Иезуит глухим голосом рассказывал о том, что узнал от начальника тюрьмы. Суд без колебаний вынес обвинительный приговор. Его исполнение назначено на сегодня. Значит, для подачи апелляции уже нет времени. Сам Мало не уверен, что суд допустил ошибку… Он не хочет, чтобы старуха гнила у него в замке, а человек-волк сеял смуту, намекая на свои мнимые способности…
– Чудовищно, – пробормотал Жаспар.
Бенедикт Караш д’Отан положил руку ему на плечо.

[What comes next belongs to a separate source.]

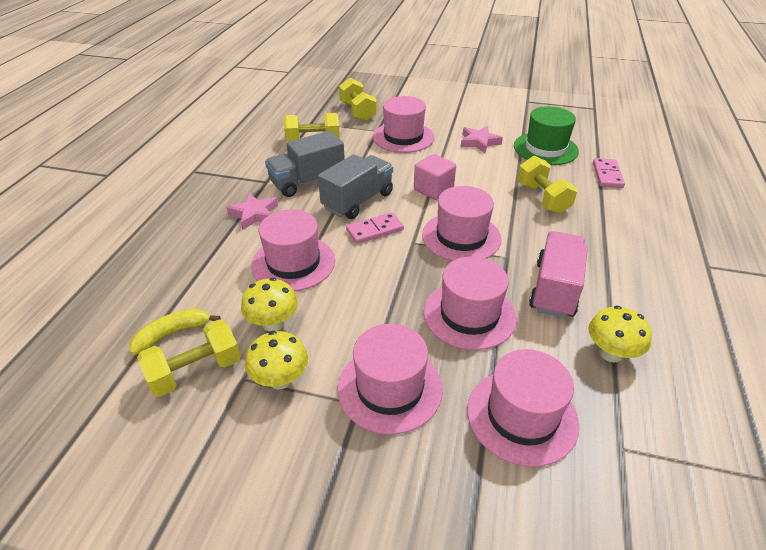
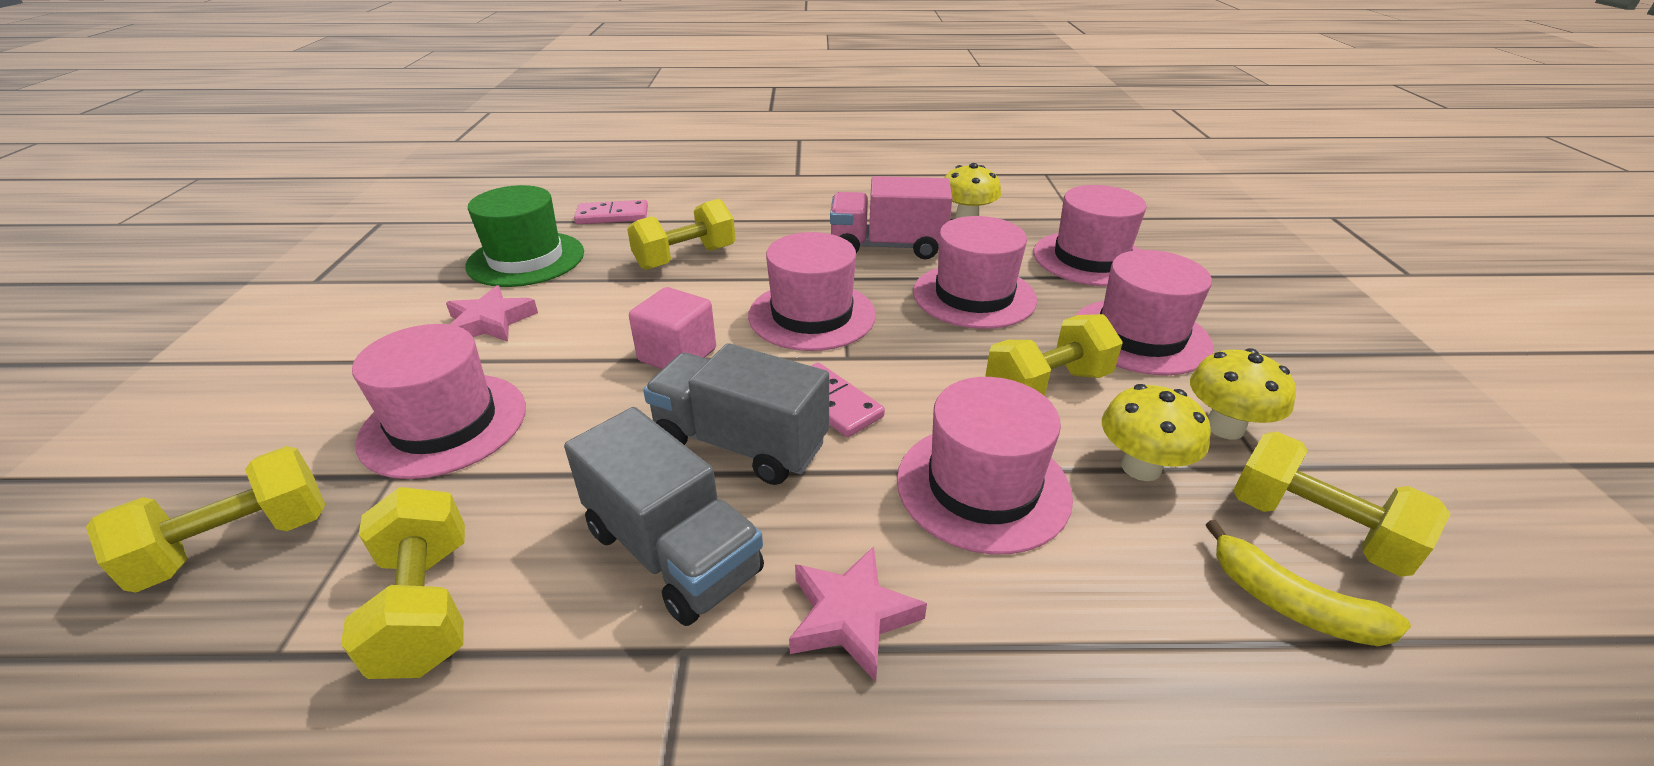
camera: 105 degrees left, 5 degrees down
(354, 313) = (1047, 386): none -> yellow dumbbell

– Нельзя падать духом… Это наш долг. Я знаю, что вы опасаетесь за судьбу Анны Дюмулен. Но вы должны верить в нее. Она так быстро не сдастся, а может быть, этого и вовсе не случится. К тому же вы сами знаете, что нельзя отправить на костер человека, который не признал себя виновным.
– Жанна и Абель тоже не признали себя виновными. Они верили в свои магические способности и заявили об этом в суде.

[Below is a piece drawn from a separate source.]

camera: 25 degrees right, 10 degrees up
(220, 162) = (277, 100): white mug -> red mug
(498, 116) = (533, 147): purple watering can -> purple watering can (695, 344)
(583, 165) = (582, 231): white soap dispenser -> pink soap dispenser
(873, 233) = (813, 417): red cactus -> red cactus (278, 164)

– Да. Но не все нужно говорить… Теперь уже слишком поздно. Мне остается лишь проводить их. Я хочу быть с ними до конца, чего бы это мне ни стоило, и соборовать их.
Густой ночной мрак, слившийся с влажной землей, не торопился уступать место рассвету.

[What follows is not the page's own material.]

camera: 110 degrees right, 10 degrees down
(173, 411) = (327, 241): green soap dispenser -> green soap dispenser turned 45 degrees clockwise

Неожиданно предрассветную тишину нарушил скрип колес. Судья и священник прислушались: скрип становился громче по мере приближения повозки. Они обменялись коротким рукопожатием, чтобы подбодрить друг друга и дать молчаливый обет солидарности.
– Не волнуйтесь, – сказал иезуит, – я стану посреди дороги. Это единственный способ остановить кортеж. Я скажу, что получил специальный приказ, или придумаю еще что-нибудь. Главное – иметь решительный вид. Я поеду с этими несчастными. Больше, чем страдания и смерть приговоренных, пугает мысль, что их ждут вечные блуждания в аду. Отказ в соборовании – акт немыслимой жестокости. Фанатики боятся, что дьявол завладеет совершаемыми таинствами. Вы можете представить дьявола, который сам себя соборует?
Караш д’Отан сардонически рассмеялся. «Этот смех – вызов», – подумал Данвер, с завистью глядя на священника, который высоко над головой воздел свой крест, чтобы остановить приближающийся кортеж.
При виде креста и белой сутаны стражники натянули поводья, сдерживая лошадей. Иезуит что-то коротко сказал им и, не дожидаясь ответа, взобрался на повозку. Жанна Бург и Абель стояли на коленях, прикованные друг к другу. Жанну била крупная дрожь. Абель кричал, он больше не верил в свои силы. Страх вернул им способность здраво мыслить, а прояснившееся сознание окончательно сломило их.
Караш д’Отан раскрыл объятия и прижал приговоренных к своей груди. Кортеж тронулся под злобные крики стражников во главе с лейтенантом Пьером Шатэнем.
Покачиваясь на ухабах, повозка покатилась дальше. Три силуэта на ней слились в одно темное пятно, которое вскоре без следа растворилось в тумане.